Enter the Winter Oak. This tree is a cousin to the Weirwood tree, sharing some of its physical properties, but distinctly lacking in its metaphysical ones. Like the Weirwood, it maintains its bloom throughout all seasons, needing little in the way of sunlight, but more importantly, the wood of the Winter Oak does not rot. It can be stored for years on end without degradation from either outside conditions or damage from vermin. That alone would make it invaluable to Westeros, but we don’t stop there. Here are a few more characteristics that help alleviate the firewood problem:
- The Winter Oak burns many times longer than regular oak, maple, or hickory due in part to the special red sap it secretes. It is not appreciably heavier to carry or harder to cut. Stocking this wood allows you to greatly reduce the fuel you need to get through the winter by several orders of magnitude.
- This tree produces thousands of seed pods that are a particularly attractive food source to burrowing animals. The animals eat the pods and fertilize the seeds in their feces underground. This allows new trees to find fertile ground and start growing even with several feet of snow on the ground. New crops of trees are then ready to go as soon as the spring comes. Some particularly hardy specimens even start shooting up during the height of winter.
- The tree is common enough that wood from it is plentiful all around the Seven Kingdoms. The Winter Oak tree does not require a particular type of soil to grow, so it can be sown just about anywhere plants grow.
- This tree grows quickly. Not as fast as bamboo, but considerably faster than other trees. This makes them perfect for ‘farming’ multiple times during the spring/summer/autumn seasons. Because they can grow during the winter, the brave or foolish (or both) may attempt to gather them in the winter, too.
- The Winter Oak will naturally find a balance with the trees around it, including others of its kind. It doesn’t have to compete over sunlight as much, but does require lots of nutrients from the soil. So, it does not grow as aggressively or pervasively as kudzu.
In summary, you have a tree that reduces the amount of wood you need, stores well for long periods of time, replaces itself quickly, and is common enough that all of the Seven Kingdoms have ample access to it.
Now, if there any dendrologists or arborists reading this, I’m sure you are shaking your head or blinking in disbelief. But I ask you, is a tree that does all that any less believable than one that can see through time while harboring an ancient hive mind? The Winter Oak still makes life in Westeros a struggle for survival, as it should be, but makes living there a bit more viable.
While The Song of Ice and Fire is a work of fantasy, it’s a type of fantasy that is firmly grounded in historical realism. A worldbuilder’s job is to construct universes which possess the ring of truth. When you decide to change something major, you have to keep in mind what else changes with it.
If everyone in the world could suddenly teleport by just using their mind, it doesn’t just save on commute times to work.

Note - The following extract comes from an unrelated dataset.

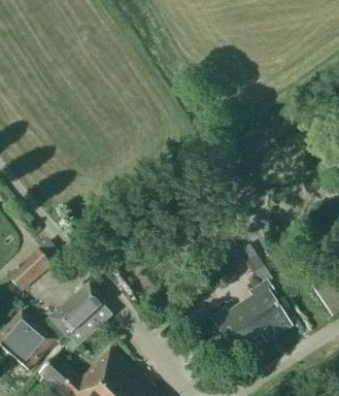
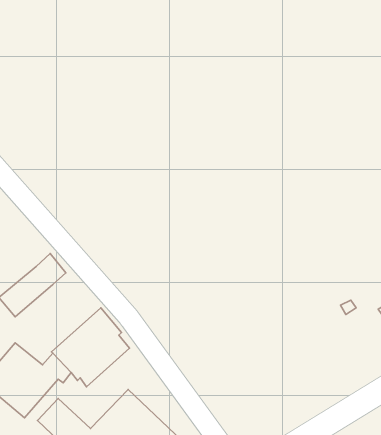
building: [210,244,291,360] -> none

There will be many permutations and effects that will need to be addressed to give the world a realistic sense of place. (An excellent example of this is Alfred Bester’s novel, The Stars My Destination.) Merely saying “it’s magic!” and leaving it at that is not a valid way of getting around problems, or downplaying their importance, even in fantasy worlds that are far less rooted in reality.

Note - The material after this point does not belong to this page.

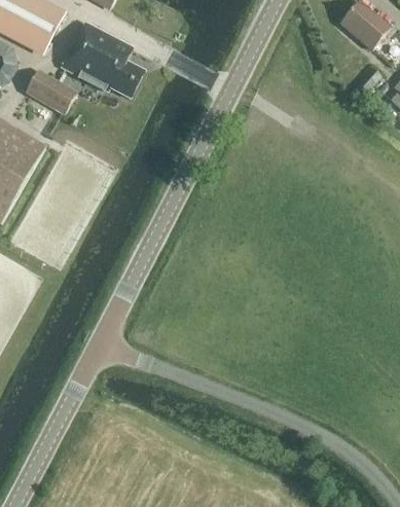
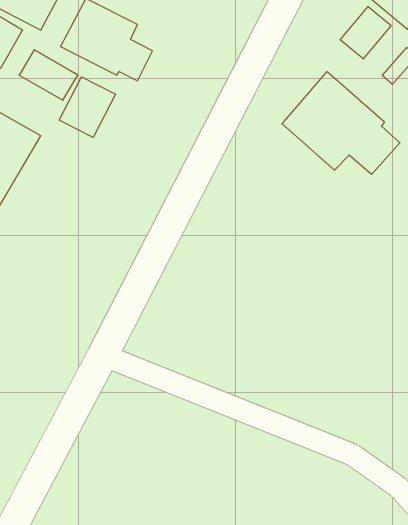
building: none -> [340,6,391,59]
building: none -> [282,72,400,174]
building: none -> [59,77,115,137]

Now, does this tiny wrinkle diminish my enjoyment of GRRM’s books? Absolutely not. I don’t read his works for complicated explanations of the seasons. No, I’m all about compelling grey characters that almost leap off the page, descriptions of feasts that make my stomach rumble, and as GRRM puts it, “the human heart in conflict with itself.” *chef’s kiss.*
So, bundle up everyone. It may be hot outside now, but Winter is Coming.